* Your task: Set down the records exactly, and omit any image found in them.

(Document structure recognition data)

- Opening Delimiter -

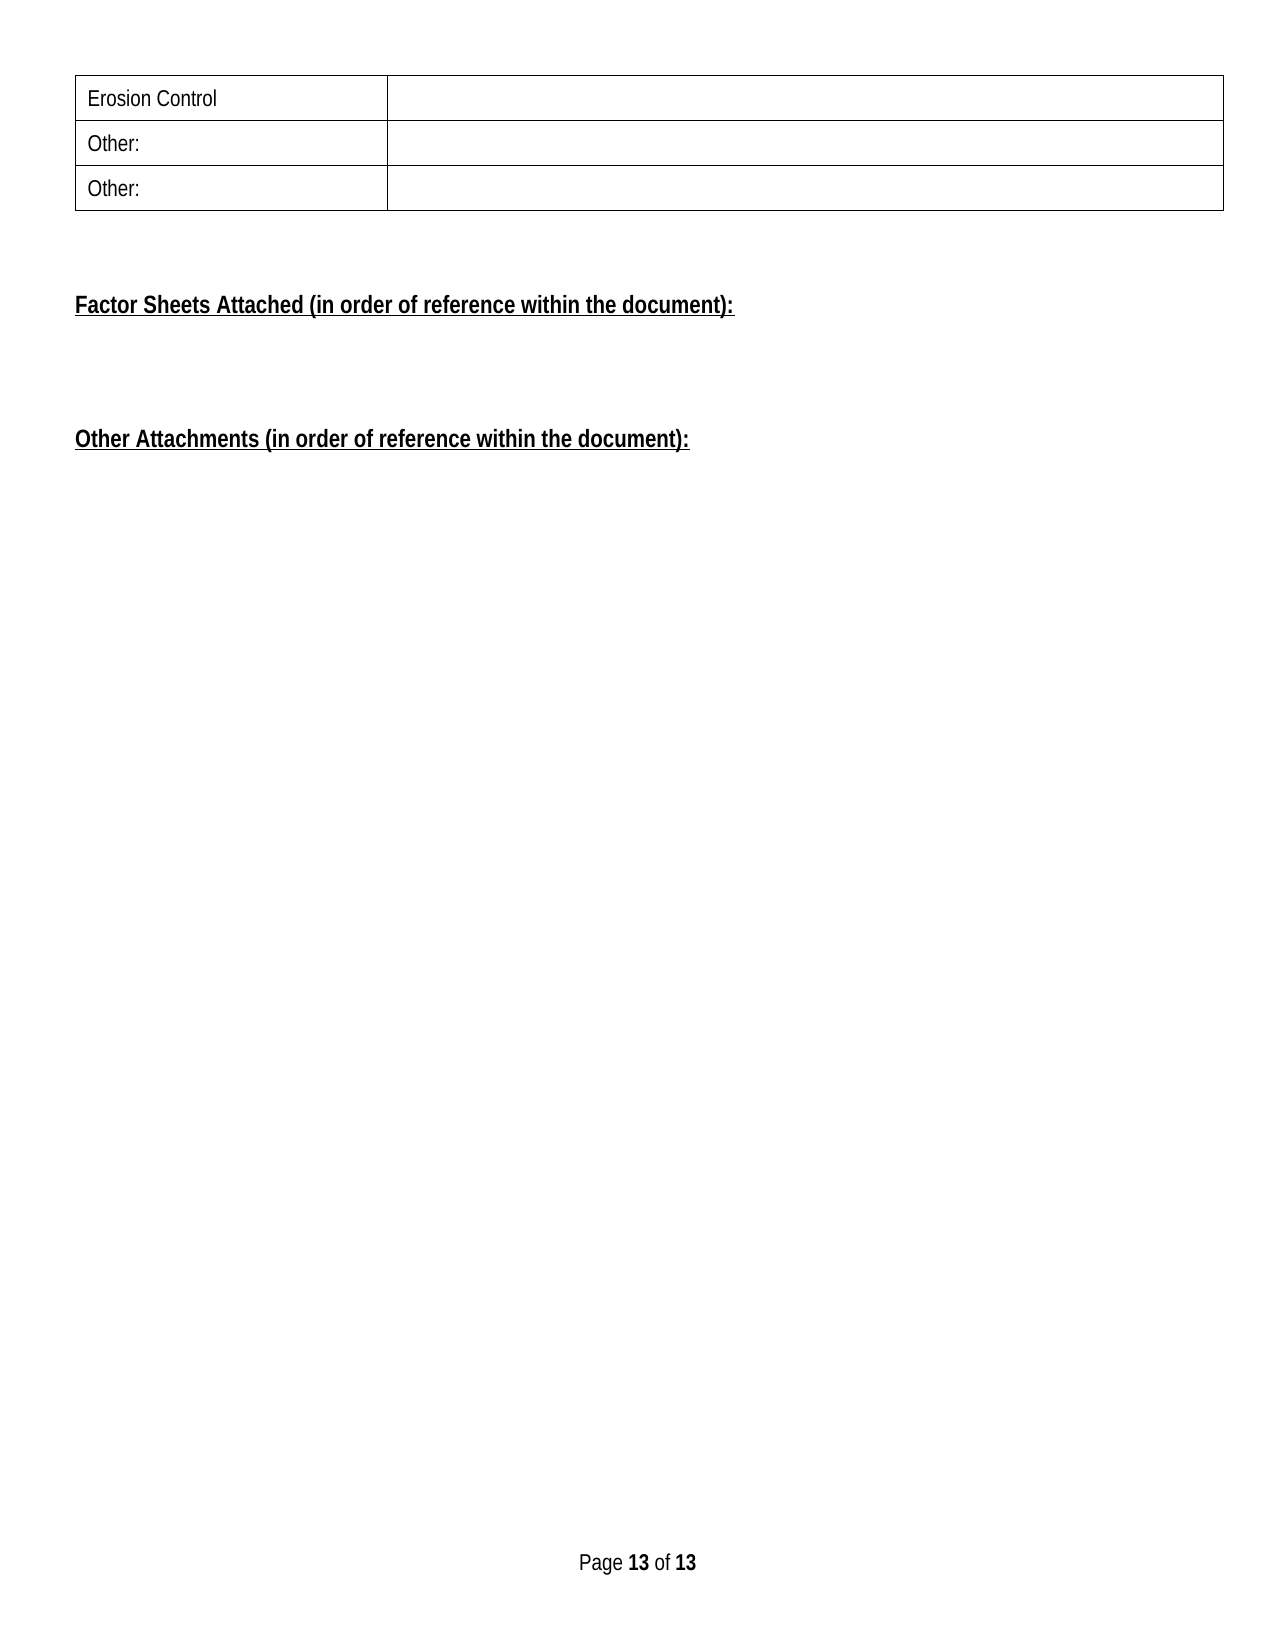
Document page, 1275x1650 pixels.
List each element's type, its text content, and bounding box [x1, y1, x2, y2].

table_cell [388, 121, 1223, 165]
text Other Attachments (in order of reference within the document): [75, 424, 1200, 453]
table_cell [388, 76, 1223, 120]
text Factor Sheets Attached (in order of reference within the document): [75, 290, 1200, 319]
table_cell Erosion Control [76, 76, 387, 120]
table_cell [388, 166, 1223, 210]
table_cell Other: [76, 121, 387, 165]
table_cell Other: [76, 166, 387, 210]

- Closing Delimiter -

* Answer to the problem:
Document page, 1275x1650 pixels.
List each element's type, its text content, and bounding box [x1, y1, x2, y2].

table_cell [388, 121, 1223, 165]
text Other Attachments (in order of reference within the document): [75, 424, 1200, 453]
table_cell [388, 76, 1223, 120]
text Factor Sheets Attached (in order of reference within the document): [75, 290, 1200, 319]
table_cell Erosion Control [76, 76, 387, 120]
table_cell [388, 166, 1223, 210]
table_cell Other: [76, 121, 387, 165]
table_cell Other: [76, 166, 387, 210]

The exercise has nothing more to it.